In this instance, God Pussy is an anti-music project proffered by one Jhones S. of Portugal, and Sacrificio De Aurora is the most recent of zillions of releases he's made available for free online. "Purgatório Divino" slots nicely into either of the conventional "god pussy" definitions, a 24-minute-long steam bath of purplish noise that attempts to simulate the experience of being relentlessly waterboarded within a vast industrial setting. Daisy chains of sonic dynamite are being ignited all over the place here. Feedback geysers erupt, distortion cascades almost ad infinitum, VU meters vibrate so hard that they shatter before reconstituting themselves whole, there's some dim semblance of a voice in there somewhere—all of these elements constantly shoving and elbowing and clawing their way to the forefront in a never-ending game of tinnitus one-upsmanship. And yet, as a whole, this song always leads me to imagine a warehouse full of those deep, wide sinks, the kind you find in professional kitchens… but every surface in the warehouse is high-grade aluminum, it's totally de-peopled, and someone has every last sink in the place running, so there's this psychological violence meme happening, a sort of modernist Noah's Ark effect.

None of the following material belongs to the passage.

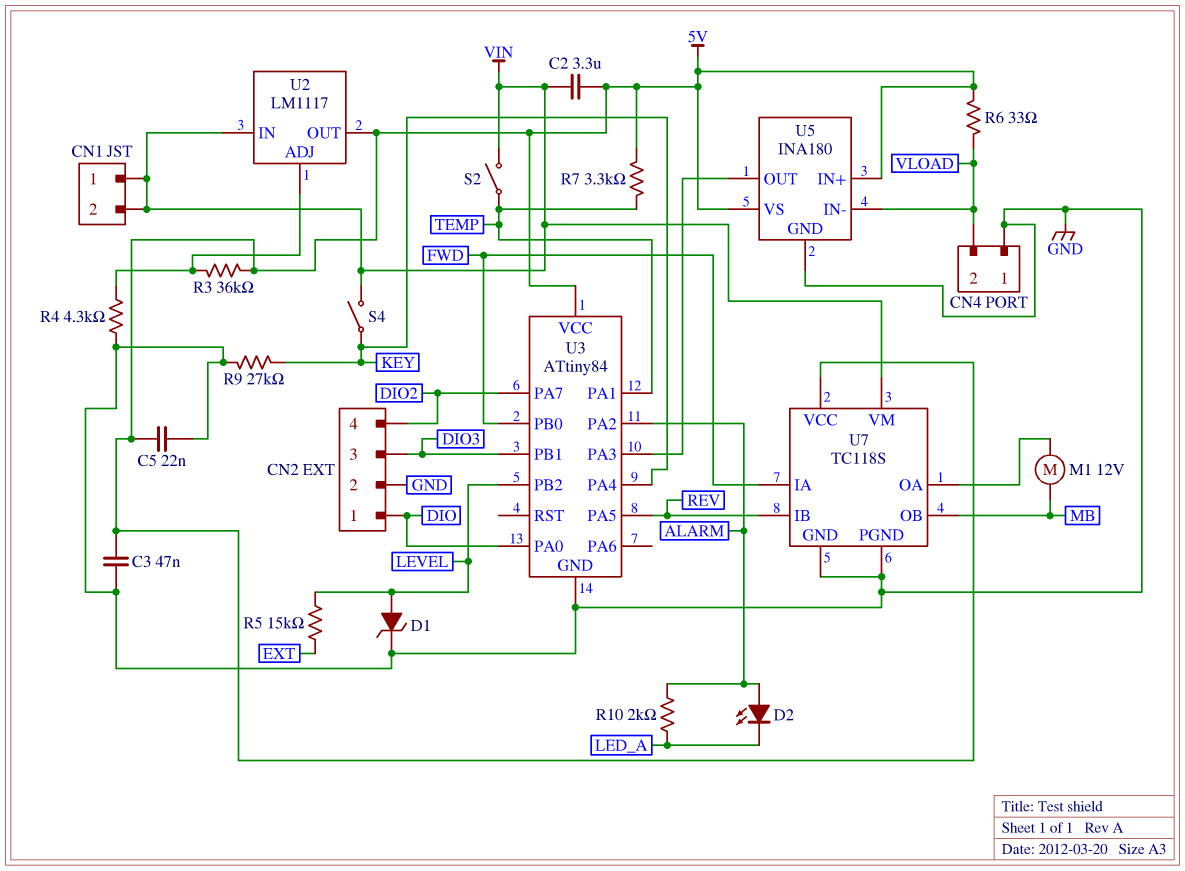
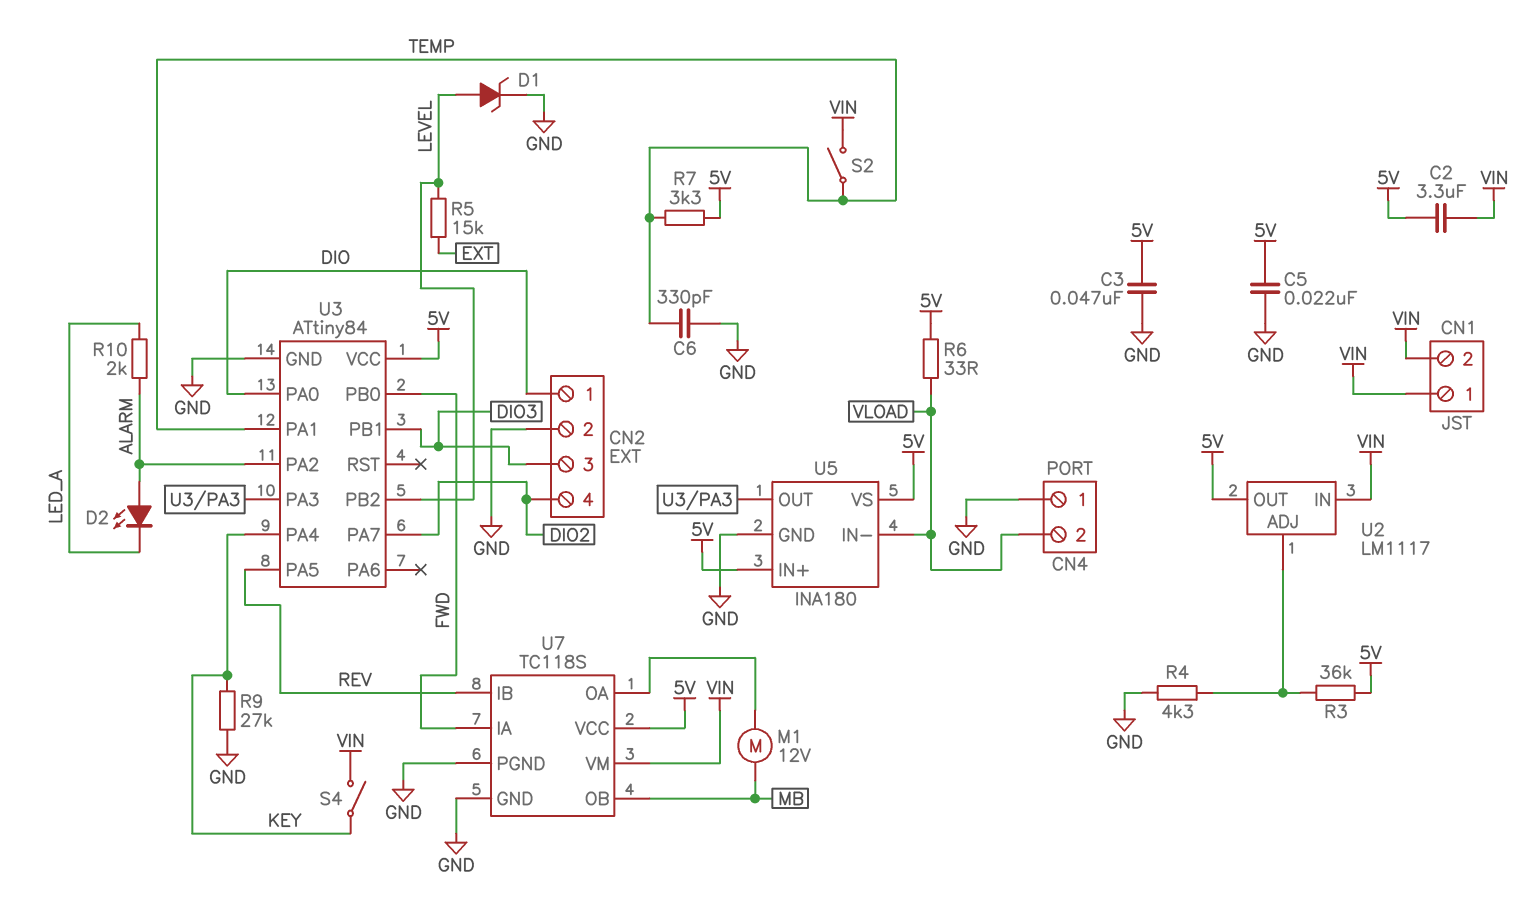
C6: none -> 330pF (GND, TEMP)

The Uncluded, "Scissorhands"
It's too late to invent folk-rap; Kimya Dawson already kind of did that, or kinda legitimized it, with the Moldy Peaches. On "Scissorhands," anti-folkie Dawson and undie MC Aesop Rock re-associate off the dome over an endearingly trembly acoustic guitar and a really weird subdued buzz in the mix which, when triggered, makes me think that someone is sending me a text and my iPhone is in vibrate mode, even if it isn't. Dawson plays a protective, quasi-fierce Gaia figure, which is a good look, while Aesop choppily Tasmanian Devils in and out of his own consciousness. The song is way more fun when this odd pair is singing together and over each other on the chorus, and I sort of wish this song was just all chorus, an incoherent wrestling match of well-meaning free association taking place on the same unreadable page; but if they've inspired just one Twilight fan to stream Edward Scissorhands via Netflix, then it all was worth it. And don't get me wrong: I'm still totally buying their album as The Uncluded, if I can afford it.
50 Cent feat. Snoop Dogg & Young Jeezy, "Major Distribution"
50 Cent (pictured) has had a rough couple of years, lobbing wannabe singles and mixtapes and album titles while dispatching not-so-subliminals at his major-label overlords, and generally failing miserably. Just six years ago, Curtis Jackson had the world sipping Vitamin Water from the palm of his hand; in the Drake/Meek Mill/Kendrick Lamar era, he couldn't get arrested if he tried. On "Major Distribution"—the most promising of his recent attempts at airplay—Fitty teams up with fellow also-rans Snoop Dogg (nee Snoop Lion) and Young Jeezy for an old rappers colloquy, of sorts. It works mostly because it's goofy and built on gimmickry, and because producer Soul Professa serves up a pensive, airtight synth helix that hovers above a teeth-rattling bassline and drums that pop like gunshots down the block; it's great, fake Dr. Dre, and will sound amazing booming from car speakers on main thoroughfares in major cities.
The first gimmick: the old ascending numbers gambit, where the chorus doubles as a weak multiplication lesson. (In case you'd forgotten, pre-Curtis Fitty was all about gimmick singles. Fans dug it for a good long while, until they just didn't anymore.) The second gimmick: the idea that "distribution" can be more than one thing isn't really a gimmick, per se, but putting gold-plated athletic weights on the cover of your "Major Distribution" single throws humongous scare-quotes around the whole enterprise, automatically rendering the whole premise of the thing that much more hilarious than it was initially. I mean, let's be real: "Major Distribution" is fun if not close to "Poor Lil Rich" or "I Get Money" caliber, but every inch of this song is just fucking goofy, even by these guys' standards, and I don't get why the official video works overtime to present the principles as hard dudes rolling sixteen deep, like they're still twentysomethings doing illegal stuff.
I'm way more scared of Gunplay or Chief Keef than I am of any of these guys at this point and the same probably holds true for everyone else. So why not go camp and yuk it up? Why not shoot visuals that match the verses exactly? I would enjoy watching Jeezy messing with coke on his table, only to have the coke transform into golf balls, and the setting into a putting green; I would like to see Fitty mean-mugging alongside Randy Orton or Snoop contemplating a virgin Cadillac while sparking a joint the size of a tree limb. Wouldn't you?